## Exercise aim
Format each line of the entries below as a JSON list of strings, one string per line, and omit blank lines and the pictures.

══ Given data ══

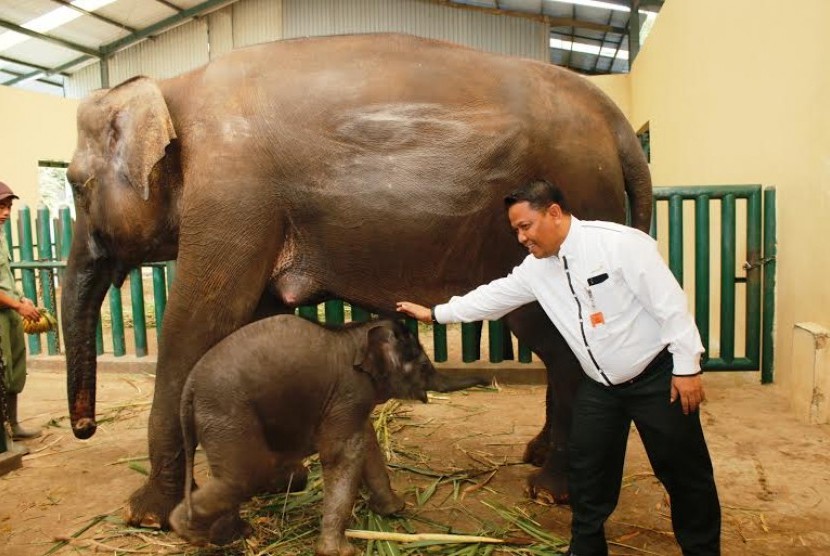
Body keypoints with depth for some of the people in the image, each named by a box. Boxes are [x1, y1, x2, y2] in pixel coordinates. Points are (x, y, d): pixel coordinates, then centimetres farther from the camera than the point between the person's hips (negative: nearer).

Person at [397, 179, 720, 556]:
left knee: (684, 473, 7)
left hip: (656, 375, -6)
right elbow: (495, 295, 10)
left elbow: (669, 302, -19)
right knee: (587, 473, 12)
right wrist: (435, 313, 13)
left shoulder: (619, 243, -21)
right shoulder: (536, 267, 0)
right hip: (599, 384, 6)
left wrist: (687, 367, -18)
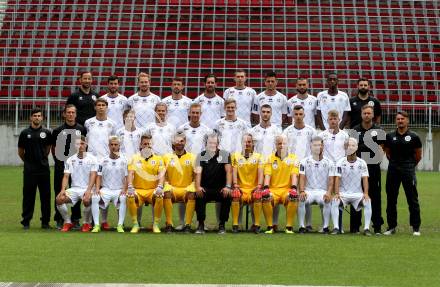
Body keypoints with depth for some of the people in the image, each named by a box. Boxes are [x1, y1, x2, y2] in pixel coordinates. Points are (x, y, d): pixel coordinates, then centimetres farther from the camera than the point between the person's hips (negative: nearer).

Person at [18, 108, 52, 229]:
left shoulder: (46, 133, 4)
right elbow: (20, 152, 11)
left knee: (46, 196, 3)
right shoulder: (25, 133, 1)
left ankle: (45, 221, 11)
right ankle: (26, 221, 8)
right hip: (29, 170, -1)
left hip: (44, 169, 1)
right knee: (28, 195, 2)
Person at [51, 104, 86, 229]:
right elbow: (53, 148, 12)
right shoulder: (57, 130, 4)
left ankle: (75, 219, 13)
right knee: (60, 192, 0)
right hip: (61, 166, 0)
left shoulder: (82, 130, 4)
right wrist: (57, 160, 7)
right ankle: (59, 220, 7)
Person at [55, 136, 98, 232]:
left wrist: (88, 190, -25)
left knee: (86, 200, -36)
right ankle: (68, 222, -3)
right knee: (59, 199, -23)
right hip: (74, 188, 4)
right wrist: (63, 190, -12)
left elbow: (93, 176, -9)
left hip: (87, 189, -3)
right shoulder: (70, 160, 11)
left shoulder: (92, 159, 1)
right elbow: (66, 176, 6)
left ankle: (87, 223, -8)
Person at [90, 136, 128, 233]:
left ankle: (120, 225, -27)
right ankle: (96, 225, -23)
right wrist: (97, 188, -9)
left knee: (123, 199, -34)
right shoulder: (103, 161, 10)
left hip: (119, 190, -1)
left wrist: (124, 189, -13)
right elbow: (99, 176, 8)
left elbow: (126, 177, 3)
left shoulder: (124, 160, 6)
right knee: (95, 198, -28)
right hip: (105, 189, 2)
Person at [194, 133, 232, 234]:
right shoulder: (201, 156, 5)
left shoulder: (225, 155, 4)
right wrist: (198, 187, -25)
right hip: (205, 189, 0)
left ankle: (222, 225, -16)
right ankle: (201, 224, -19)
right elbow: (198, 172, -7)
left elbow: (228, 171, -6)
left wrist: (228, 186, -22)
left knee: (227, 196, -31)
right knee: (199, 196, -31)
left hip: (220, 189, 0)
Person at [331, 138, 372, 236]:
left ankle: (366, 228, -19)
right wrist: (336, 193, -22)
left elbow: (365, 179, -4)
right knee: (335, 202, -30)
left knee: (367, 202, -28)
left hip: (358, 194, 1)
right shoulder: (340, 162, 0)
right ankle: (336, 227, -21)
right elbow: (337, 179, -7)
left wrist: (366, 193, -20)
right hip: (343, 193, 0)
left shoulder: (362, 163, 3)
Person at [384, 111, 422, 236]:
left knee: (412, 199, -1)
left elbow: (418, 155, 8)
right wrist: (395, 162, 14)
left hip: (408, 169, -3)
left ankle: (416, 227, 5)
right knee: (391, 199, 6)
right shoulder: (389, 136, 5)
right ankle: (391, 226, 16)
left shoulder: (413, 137, -1)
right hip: (393, 169, 3)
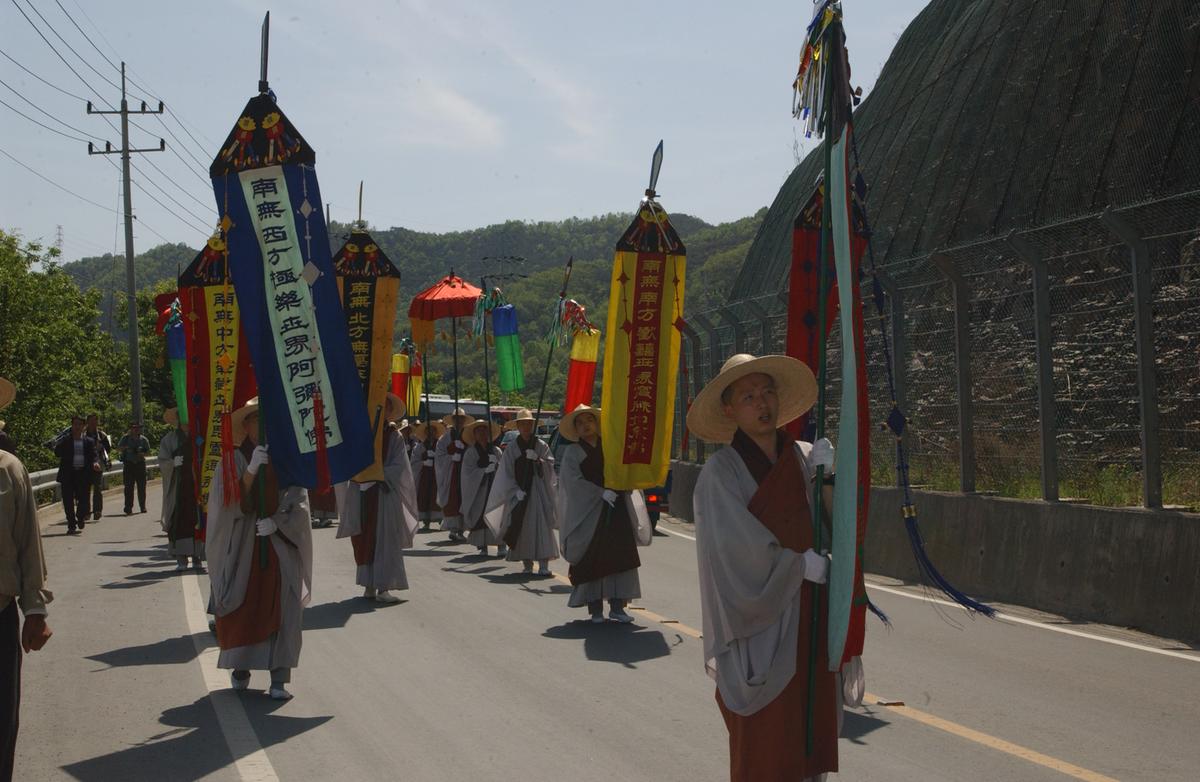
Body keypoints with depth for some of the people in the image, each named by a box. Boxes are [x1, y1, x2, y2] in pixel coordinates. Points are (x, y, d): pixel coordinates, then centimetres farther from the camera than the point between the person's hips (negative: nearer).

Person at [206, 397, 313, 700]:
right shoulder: (235, 460, 0)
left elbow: (298, 501, 1)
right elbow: (232, 502, -11)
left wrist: (276, 522, -14)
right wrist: (253, 469, -22)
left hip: (281, 544, 1)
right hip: (243, 545, -1)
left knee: (282, 609, -6)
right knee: (243, 609, 2)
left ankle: (279, 678, -6)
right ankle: (241, 669, 22)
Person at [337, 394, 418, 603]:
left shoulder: (394, 436, 2)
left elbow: (398, 467, -6)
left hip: (385, 495, -3)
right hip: (361, 495, 3)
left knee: (384, 539, -6)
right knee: (365, 539, 4)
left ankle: (383, 587, -8)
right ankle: (370, 585, 11)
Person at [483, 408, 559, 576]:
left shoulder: (541, 446, 8)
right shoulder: (512, 448, 6)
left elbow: (550, 466, 2)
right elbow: (507, 473, 3)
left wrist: (538, 459, -16)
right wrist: (516, 491, -8)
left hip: (539, 491, 0)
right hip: (520, 492, 0)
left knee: (542, 526, -10)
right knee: (522, 528, -2)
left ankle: (543, 565, -13)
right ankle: (527, 564, 6)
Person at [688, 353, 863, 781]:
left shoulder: (804, 457, 6)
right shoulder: (721, 471, -9)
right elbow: (739, 549, -15)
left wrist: (827, 475, -10)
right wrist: (803, 564, -9)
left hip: (812, 618, 5)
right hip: (763, 623, -5)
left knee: (813, 733, 9)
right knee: (762, 746, 0)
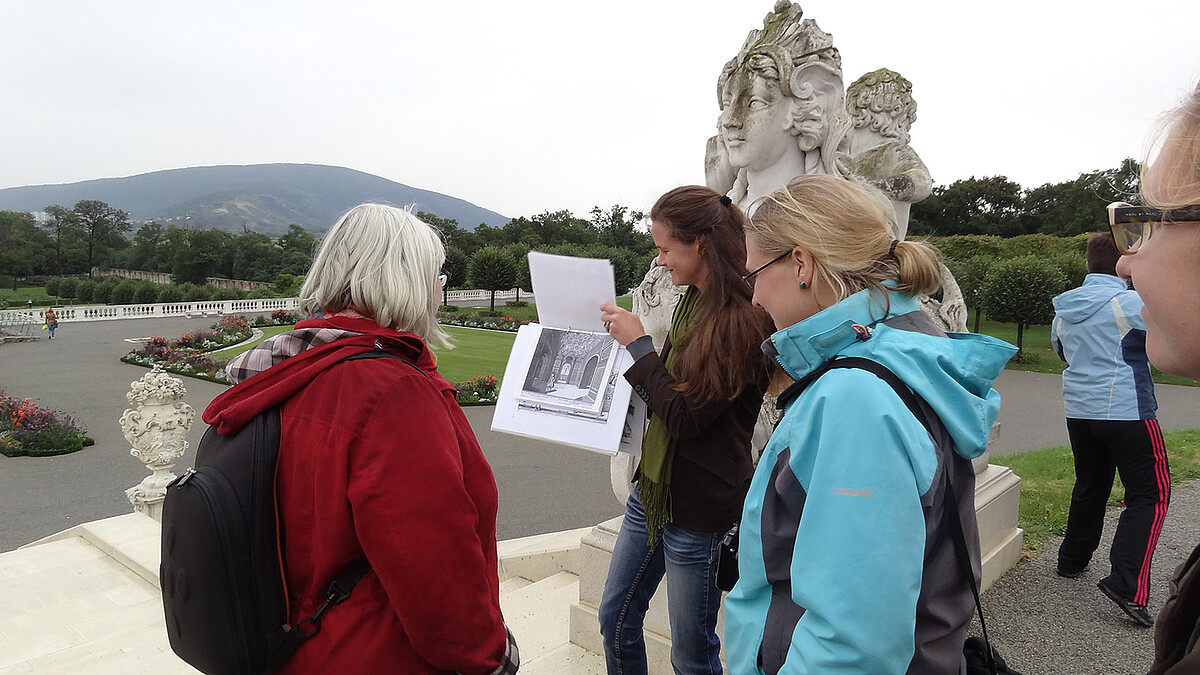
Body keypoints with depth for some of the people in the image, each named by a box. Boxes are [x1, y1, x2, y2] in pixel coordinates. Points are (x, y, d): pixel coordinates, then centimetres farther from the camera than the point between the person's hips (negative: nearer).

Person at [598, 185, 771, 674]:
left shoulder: (741, 321, -21)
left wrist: (638, 344, -16)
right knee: (616, 619, 21)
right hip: (653, 486, 9)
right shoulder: (692, 301, 6)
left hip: (698, 508, -8)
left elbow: (686, 416, -22)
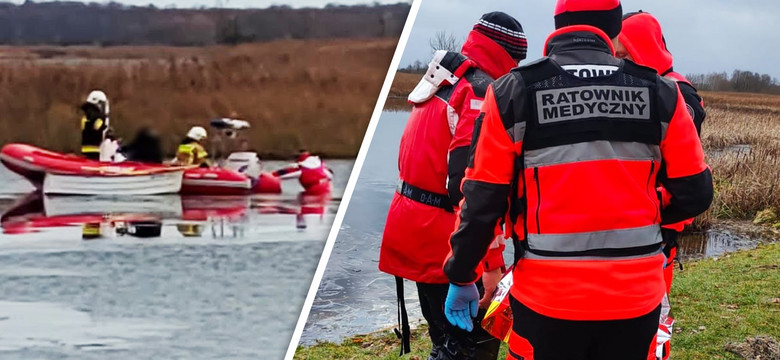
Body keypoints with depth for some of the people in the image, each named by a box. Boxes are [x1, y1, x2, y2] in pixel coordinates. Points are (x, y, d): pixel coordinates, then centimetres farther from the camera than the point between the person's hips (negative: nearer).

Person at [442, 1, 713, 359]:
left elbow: (482, 202, -3)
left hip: (547, 300, -1)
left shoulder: (512, 93, -5)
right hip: (636, 299, 1)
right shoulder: (659, 93, -1)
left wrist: (462, 278, 9)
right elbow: (694, 193, 3)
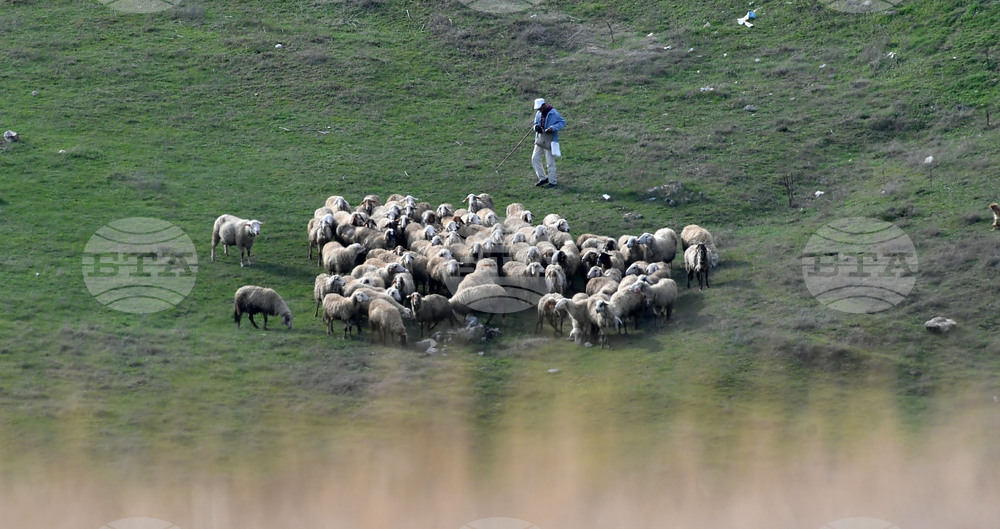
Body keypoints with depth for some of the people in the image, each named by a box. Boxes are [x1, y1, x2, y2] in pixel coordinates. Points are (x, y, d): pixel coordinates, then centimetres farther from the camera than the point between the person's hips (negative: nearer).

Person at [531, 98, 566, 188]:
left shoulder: (553, 114, -13)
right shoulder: (538, 113, 9)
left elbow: (562, 122, -11)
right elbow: (536, 124, 20)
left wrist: (553, 128, -26)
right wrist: (536, 127, -6)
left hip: (549, 141, -8)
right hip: (540, 140, 8)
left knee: (550, 162, -2)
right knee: (535, 159, 5)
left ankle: (552, 182, 8)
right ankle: (543, 178, 17)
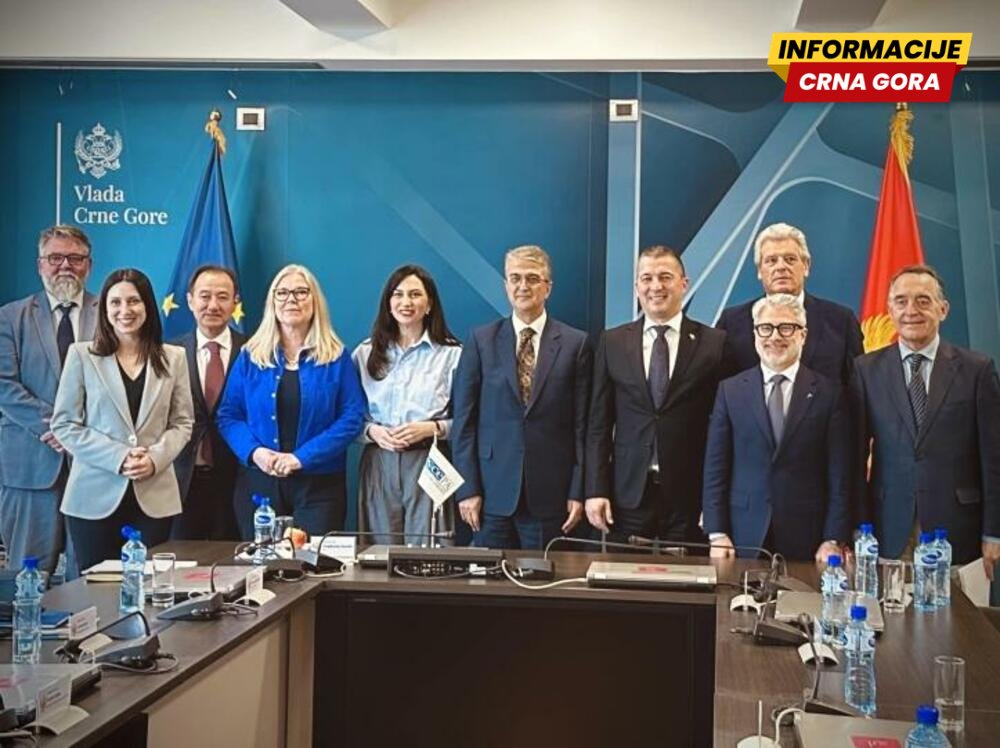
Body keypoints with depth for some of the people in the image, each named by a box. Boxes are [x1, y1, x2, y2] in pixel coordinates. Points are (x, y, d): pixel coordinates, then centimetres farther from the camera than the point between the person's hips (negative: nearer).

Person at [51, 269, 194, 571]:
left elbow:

═══

## Answer space
[
  "Body keypoints with depth for some of the people in the image, each named by a box. Boxes are [x1, y1, x2, y2] in pixel coordinates. Points are (x, y, d): pixel coordinates, then centimetres farther from the camera than the point between the person's hips (negative: nearer).",
  "Person at [397, 179, 720, 556]:",
  "left knee: (684, 473, 7)",
  "left hip: (656, 375, -6)",
  "right elbow: (495, 295, 10)",
  "left elbow: (669, 302, -19)",
  "right knee: (587, 473, 12)",
  "right wrist: (435, 313, 13)",
  "left shoulder: (619, 243, -21)",
  "right shoulder: (536, 267, 0)",
  "right hip: (599, 384, 6)",
  "left wrist: (687, 367, -18)",
  "Body keypoints with depth for some of the people in the image, each named by a box. Boxes are [x1, y1, x2, y2] in pixel coordinates. Points are (x, y, d): pixel coordinates, then centimetres farther from the camera than the point between the person's hips (negative: nearer).",
  "Person at [18, 108, 52, 229]:",
  "left shoulder: (46, 133, 4)",
  "right elbow: (20, 152, 11)",
  "left knee: (46, 196, 3)",
  "right shoulder: (25, 133, 1)",
  "left ankle: (45, 221, 11)",
  "right ankle: (26, 221, 8)",
  "right hip: (29, 170, -1)",
  "left hip: (44, 169, 1)",
  "right knee: (28, 195, 2)",
  "Person at [51, 104, 86, 229]:",
  "right elbow: (53, 148, 12)",
  "right shoulder: (57, 130, 4)",
  "left ankle: (75, 219, 13)",
  "right knee: (60, 192, 0)",
  "right hip: (61, 166, 0)",
  "left shoulder: (82, 130, 4)",
  "right wrist: (57, 160, 7)",
  "right ankle: (59, 220, 7)",
  "Person at [55, 136, 98, 232]:",
  "left wrist: (88, 190, -25)",
  "left knee: (86, 200, -36)",
  "right ankle: (68, 222, -3)",
  "right knee: (59, 199, -23)",
  "right hip: (74, 188, 4)",
  "right wrist: (63, 190, -12)",
  "left elbow: (93, 176, -9)",
  "left hip: (87, 189, -3)",
  "right shoulder: (70, 160, 11)",
  "left shoulder: (92, 159, 1)",
  "right elbow: (66, 176, 6)",
  "left ankle: (87, 223, -8)",
  "Person at [90, 136, 128, 233]:",
  "left ankle: (120, 225, -27)",
  "right ankle: (96, 225, -23)",
  "right wrist: (97, 188, -9)",
  "left knee: (123, 199, -34)",
  "right shoulder: (103, 161, 10)",
  "left hip: (119, 190, -1)",
  "left wrist: (124, 189, -13)",
  "right elbow: (99, 176, 8)",
  "left elbow: (126, 177, 3)",
  "left shoulder: (124, 160, 6)",
  "right knee: (95, 198, -28)",
  "right hip: (105, 189, 2)",
  "Person at [194, 133, 232, 234]:",
  "right shoulder: (201, 156, 5)",
  "left shoulder: (225, 155, 4)",
  "right wrist: (198, 187, -25)",
  "right hip: (205, 189, 0)",
  "left ankle: (222, 225, -16)",
  "right ankle: (201, 224, -19)",
  "right elbow: (198, 172, -7)",
  "left elbow: (228, 171, -6)",
  "left wrist: (228, 186, -22)",
  "left knee: (227, 196, -31)",
  "right knee: (199, 196, -31)",
  "left hip: (220, 189, 0)",
  "Person at [331, 138, 372, 236]:",
  "left ankle: (366, 228, -19)",
  "right wrist: (336, 193, -22)",
  "left elbow: (365, 179, -4)",
  "right knee: (335, 202, -30)",
  "left knee: (367, 202, -28)",
  "left hip: (358, 194, 1)",
  "right shoulder: (340, 162, 0)",
  "right ankle: (336, 227, -21)",
  "right elbow: (337, 179, -7)",
  "left wrist: (366, 193, -20)",
  "right hip: (343, 193, 0)",
  "left shoulder: (362, 163, 3)",
  "Person at [384, 111, 422, 236]:",
  "left knee: (412, 199, -1)",
  "left elbow: (418, 155, 8)",
  "right wrist: (395, 162, 14)",
  "left hip: (408, 169, -3)",
  "left ankle: (416, 227, 5)",
  "right knee: (391, 199, 6)",
  "right shoulder: (389, 136, 5)",
  "right ankle: (391, 226, 16)",
  "left shoulder: (413, 137, -1)",
  "right hip: (393, 169, 3)",
  "Body keypoints with depth for some of the people in the image, each named by a box. Boxes are [x1, y1, x2, y2] in pixel coordinates. Points are (x, y, d): pixel coordinates, then centimetres farther from the camera than the point between the person's hips (negative: nearer).",
  "Person at [206, 397, 313, 700]:",
  "right shoulder: (235, 460, 0)",
  "left elbow: (298, 501, 1)",
  "right elbow: (232, 502, -11)",
  "left wrist: (276, 522, -14)",
  "right wrist: (253, 469, -22)",
  "left hip: (281, 544, 1)",
  "right hip: (243, 545, -1)",
  "left knee: (282, 609, -6)",
  "right knee: (243, 609, 2)",
  "left ankle: (279, 678, -6)",
  "right ankle: (241, 669, 22)",
  "Person at [337, 394, 418, 603]:",
  "left shoulder: (394, 436, 2)",
  "left elbow: (398, 467, -6)",
  "left hip: (385, 495, -3)",
  "right hip: (361, 495, 3)",
  "left knee: (384, 539, -6)",
  "right knee: (365, 539, 4)",
  "left ankle: (383, 587, -8)",
  "right ankle: (370, 585, 11)",
  "Person at [483, 408, 559, 576]:",
  "left shoulder: (541, 446, 8)",
  "right shoulder: (512, 448, 6)",
  "left elbow: (550, 466, 2)",
  "right elbow: (507, 473, 3)",
  "left wrist: (538, 459, -16)",
  "right wrist: (516, 491, -8)",
  "left hip: (539, 491, 0)",
  "right hip: (520, 492, 0)",
  "left knee: (542, 526, -10)",
  "right knee: (522, 528, -2)",
  "left ankle: (543, 565, -13)",
  "right ankle: (527, 564, 6)",
  "Person at [688, 353, 863, 781]:",
  "left shoulder: (804, 457, 6)",
  "right shoulder: (721, 471, -9)",
  "right elbow: (739, 549, -15)",
  "left wrist: (827, 475, -10)",
  "right wrist: (803, 564, -9)",
  "left hip: (812, 618, 5)",
  "right hip: (763, 623, -5)",
  "left knee: (813, 733, 9)",
  "right knee: (762, 746, 0)",
  "Body keypoints with depth for some of the people in the image, each named by a box. Boxes are [x1, y1, x2, y2] in pixel coordinates. Points are (x, y, d): pixel coordinates, then centimetres farther from the camera than the point between the person's hips (negative: nearer).",
  "Person at [598, 185, 771, 674]:",
  "left shoulder: (741, 321, -21)",
  "left wrist: (638, 344, -16)",
  "right knee: (616, 619, 21)",
  "right hip: (653, 486, 9)",
  "right shoulder: (692, 301, 6)",
  "left hip: (698, 508, -8)",
  "left elbow: (686, 416, -22)",
  "Body keypoints with depth for some of the people in the image, each named by a box. Boxes are [x1, y1, x2, y2] in pixel coordinates. Points are (x, y, d): pixel coordinates, then centimetres farther from the camera than the point between the person's hips (negative: nearer).",
  "Person at [442, 1, 713, 359]:",
  "left elbow: (482, 202, -3)",
  "left hip: (547, 300, -1)",
  "left shoulder: (512, 93, -5)",
  "right hip: (636, 299, 1)",
  "right shoulder: (659, 93, -1)",
  "left wrist: (462, 278, 9)",
  "right elbow: (694, 193, 3)",
  "Body keypoints with depth for some of the people in the image, each named by a box. Boxes are [x1, y1, x2, y2] in pixel coordinates. Points are (x, y, d): pixel coordinates, then centimetres farther from the camera than the point between the person's hips (negative: nearer).",
  "Person at [531, 98, 566, 188]:",
  "left shoulder: (553, 114, -13)",
  "right shoulder: (538, 113, 9)",
  "left elbow: (562, 122, -11)",
  "right elbow: (536, 124, 20)",
  "left wrist: (553, 128, -26)",
  "right wrist: (536, 127, -6)",
  "left hip: (549, 141, -8)",
  "right hip: (540, 140, 8)",
  "left knee: (550, 162, -2)",
  "right knee: (535, 159, 5)",
  "left ankle: (552, 182, 8)",
  "right ankle: (543, 178, 17)",
  "Body keypoints with depth for some of the people in the image, each named by a box. Boxes are [x1, y1, x2, y2] in pixel coordinates. Points are (x, y, d): pixel coordinates, then centimetres farther from the camera than the point between the person's hips (negative: nearer).",
  "Person at [51, 269, 194, 571]:",
  "left elbow:"
]